See Jane pack dick.

If you are looking for that little extra "umph" in your pants while you're out running errands, going to the opera, being a super awesome gender bending soccer mom ninja or whatever, this little dude is the packer for you. Supreme grope-ability.
Published:
Pros
Size, texture, squishyness factor, and easy to care for.
Cons
It's pretty damned pink.
Rating by reviewer:
5
extremely useful review
Holy cripes on toast, I am so amazingly spoiled now. This thing is amazing. I am totally in love with everything about it. The one I had before, aside from being homemade and not worth its weight in dust bunnies, was too long. This packer feels just right. It's the right size, the right squishyness...everything. It's just big enough to remind you that it's there and just squishy enough to where you no longer feel like you have a sock in your pants.

It has a minor smell and taste (Yes, I licked it) which I can't really foresee being an issue, since it is not intended for any sort of sexual play (it really shouldn't be near anyone’s face anyway). It's also super easy to take care of, just rinse it with water or use some rubbing alcohol for a good deep cleaning (NEVER USE SOAP), pat it dry and then dust it down with corn starch. You can't sterilize it, but it's not intended for sexual play so as long as you keep it clean you're golden.

I don't have a packing strap so I pack with underwear and it does slip around a little which can get tedious. However, if you are actually looking to pass as male then having to re-adjust your cock from time to time will probably only help your cause. After only a few days I find myself making quick re-adjustments very quickly and naturally.

My only issue with this packer is that it's very pink, which really only bothers me because I'm an artist. You're more than likely not going to go about just whipping it out and showing it around...probably. But if you were to, let’s say just for arguments sake, whip it out and show it to one of your guy friends you might hear something like "Jesus it's the color of a unicorn fart" and henceforth be known as "The cherry blossom kid" or "Pinky with no brain" or something equally as silly and demeaning. I wouldn't know of course...just educated speculation.

Data excerpt:

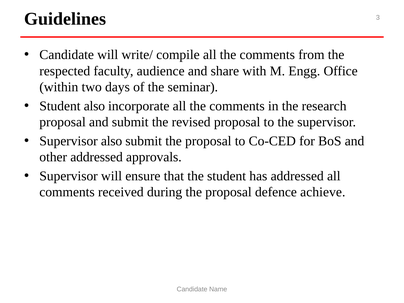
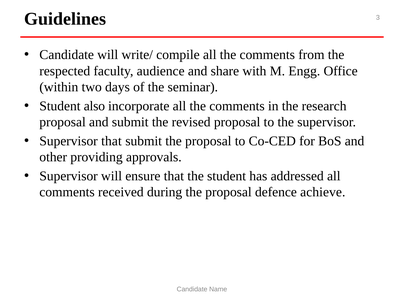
Supervisor also: also -> that
other addressed: addressed -> providing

Tasks to perform:
(a) What does the packer review say to dust the packer with after patting it dry?
(b) Extend the packer review past its final sentence.
The material has no connection to the packer review.

Answers:
(a) Corn starch.

(b)
A couple of side notes. I do know a few other people who don't dust their "fake skin" accouterments and you really, really should. Yes, it helps the texture which is fabulous and good and whatnot but also keep in mind that materials like cyberskin have a tendency to stick to themselves if they get too moist and that can cause little rips and that's just not good. Also, I don't know if anyone else out there has noticed this but it seems to me that corn starch has the uncanny ability to jump out of its container if you so much as bump the darn thing thus making the application of cornstarch a messy business. I've found that dipping a soft haired paintbrush (or makeup brush) into the cornstarch and then applying it with said paintbrush is the best and least messy way to do it.
Experience
I know I have ranted and raved about this packer up until know, but I have to say that my very most favorite-est thing about this cock is the increase in groping by my girlfriend. I am a total touch whore regardless but there is something about having her take quick gropes in the car and more prolonged gropes at home that does wonders for my ego.

Since it's summer and people tend to go swimming when it's warmer, I just wanted to say that I looked and could not find anything about whether or not chlorinated water would damage this packer. I'm assuming that because the material can be so sensitive that it's probably not a good idea. If anyone knows anything about this please let me know. In the meantime I will take a look around and see what I can find out.
Follow-up commentary
I love this little guy more now than I did when we were still in the stages of developing our budding relationship. Any out there who has packed with the same cock for more than just a short while will know that there is in fact a relationship that develops between you and a packer that you use for the long run. this little dude is perfect in every way.
This product was provided free of charge to the reviewer. This review is in compliance with the FTC guidelines.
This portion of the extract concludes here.